## Selected excerpt
========================
5. Withholding . All deliveries and distributions under these Performance Based Restricted Stock Award Terms are subject to withholding of all applicable taxes. At the election of the Participant, and subject to such rules and limitations as may be established by the Committee from time to time, such withholding obligations may be satisfied through the surrender of shares of Stock which the Participant already owns, or to which the Participant is otherwise entitled under the Plan; provided, however, that such shares may be used to satisfy not more than the Company’s minimum statutory withholding obligation (based on minimum statutory withholding rates for Federal and state tax purposes, including payroll taxes, that are applicable to such supplemental taxable income).

6. Transferability . Except as otherwise provided by the Committee, the Performance Based Restricted Stock Award may not be sold, assigned, transferred, pledge or otherwise encumbered during the Restricted Period.

7. Dividends . The Participant shall not be prevented from receiving dividends and distributions paid on the Covered Performance Shares of Performance Based Restricted Stock merely because those shares are subject to the restrictions imposed by these Performance Based Restricted Stock Award Terms and the Plan; provided, however that no dividends or distributions shall be payable to or for the benefit of the Participant with respect to record dates for such dividends or distributions for any Covered Performance Shares occurring on or after the date, if any, on which the Participant has forfeited those shares; nor shall any dividends or distributions be paid to or for the benefit of the Participant with respect to any shares of Stock awarded as a Premium Award if the record date for such dividends or distributions occurs prior to the date on which such shares of Stock are transferred to the Participant as a Premium Award.

 

4


8. Voting . The Participant shall not be prevented from voting the Performance Based Restricted Stock Award merely because those shares are subject to the restrictions imposed by these Performance Based Restricted Stock Award Terms and the Plan; provided, however, that the Participant shall not be entitled to vote Covered Performance Shares with respect to record dates for any Covered Performance Shares occurring on or after the date, if any, on which the Participant has forfeited those shares; nor shall the Participant be entitled to vote any shares of Stock which may be awarded as a Premium Award if the record date for entitlement to voting occurs prior to the date on which such shares of Stock are transferred to the Participant as a Premium Award.
========================
## Stated goal
Return the restricted stock award terms excerpt above in full, word for word.

## Provided data
========================
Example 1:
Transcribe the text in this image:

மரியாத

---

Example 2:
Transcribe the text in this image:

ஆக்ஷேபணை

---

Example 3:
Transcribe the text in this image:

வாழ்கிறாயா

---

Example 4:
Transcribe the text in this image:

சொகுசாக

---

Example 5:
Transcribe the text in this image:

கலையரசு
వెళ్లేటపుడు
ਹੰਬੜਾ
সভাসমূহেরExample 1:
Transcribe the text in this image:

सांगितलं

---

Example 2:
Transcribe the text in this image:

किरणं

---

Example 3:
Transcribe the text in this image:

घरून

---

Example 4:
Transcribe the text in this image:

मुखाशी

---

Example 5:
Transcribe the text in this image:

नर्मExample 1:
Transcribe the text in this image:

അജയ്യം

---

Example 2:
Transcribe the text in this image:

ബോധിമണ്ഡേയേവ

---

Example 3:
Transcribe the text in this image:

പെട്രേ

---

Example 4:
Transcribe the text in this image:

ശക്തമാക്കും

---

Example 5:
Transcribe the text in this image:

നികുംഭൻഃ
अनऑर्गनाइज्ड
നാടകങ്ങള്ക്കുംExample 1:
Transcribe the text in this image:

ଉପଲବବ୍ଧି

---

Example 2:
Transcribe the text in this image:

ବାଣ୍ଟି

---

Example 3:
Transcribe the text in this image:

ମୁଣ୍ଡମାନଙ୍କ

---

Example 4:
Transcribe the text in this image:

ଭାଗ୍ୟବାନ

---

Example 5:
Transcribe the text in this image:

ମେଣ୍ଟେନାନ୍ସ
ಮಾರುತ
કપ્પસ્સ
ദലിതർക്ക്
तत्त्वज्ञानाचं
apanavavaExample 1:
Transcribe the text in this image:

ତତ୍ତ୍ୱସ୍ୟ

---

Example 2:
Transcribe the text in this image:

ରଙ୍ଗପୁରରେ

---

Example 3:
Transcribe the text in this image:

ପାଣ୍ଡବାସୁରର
========================
## Complete answer
5. Withholding . All deliveries and distributions under these Performance Based Restricted Stock Award Terms are subject to withholding of all applicable taxes. At the election of the Participant, and subject to such rules and limitations as may be established by the Committee from time to time, such withholding obligations may be satisfied through the surrender of shares of Stock which the Participant already owns, or to which the Participant is otherwise entitled under the Plan; provided, however, that such shares may be used to satisfy not more than the Company’s minimum statutory withholding obligation (based on minimum statutory withholding rates for Federal and state tax purposes, including payroll taxes, that are applicable to such supplemental taxable income).

6. Transferability . Except as otherwise provided by the Committee, the Performance Based Restricted Stock Award may not be sold, assigned, transferred, pledge or otherwise encumbered during the Restricted Period.

7. Dividends . The Participant shall not be prevented from receiving dividends and distributions paid on the Covered Performance Shares of Performance Based Restricted Stock merely because those shares are subject to the restrictions imposed by these Performance Based Restricted Stock Award Terms and the Plan; provided, however that no dividends or distributions shall be payable to or for the benefit of the Participant with respect to record dates for such dividends or distributions for any Covered Performance Shares occurring on or after the date, if any, on which the Participant has forfeited those shares; nor shall any dividends or distributions be paid to or for the benefit of the Participant with respect to any shares of Stock awarded as a Premium Award if the record date for such dividends or distributions occurs prior to the date on which such shares of Stock are transferred to the Participant as a Premium Award.

 

4


8. Voting . The Participant shall not be prevented from voting the Performance Based Restricted Stock Award merely because those shares are subject to the restrictions imposed by these Performance Based Restricted Stock Award Terms and the Plan; provided, however, that the Participant shall not be entitled to vote Covered Performance Shares with respect to record dates for any Covered Performance Shares occurring on or after the date, if any, on which the Participant has forfeited those shares; nor shall the Participant be entitled to vote any shares of Stock which may be awarded as a Premium Award if the record date for entitlement to voting occurs prior to the date on which such shares of Stock are transferred to the Participant as a Premium Award.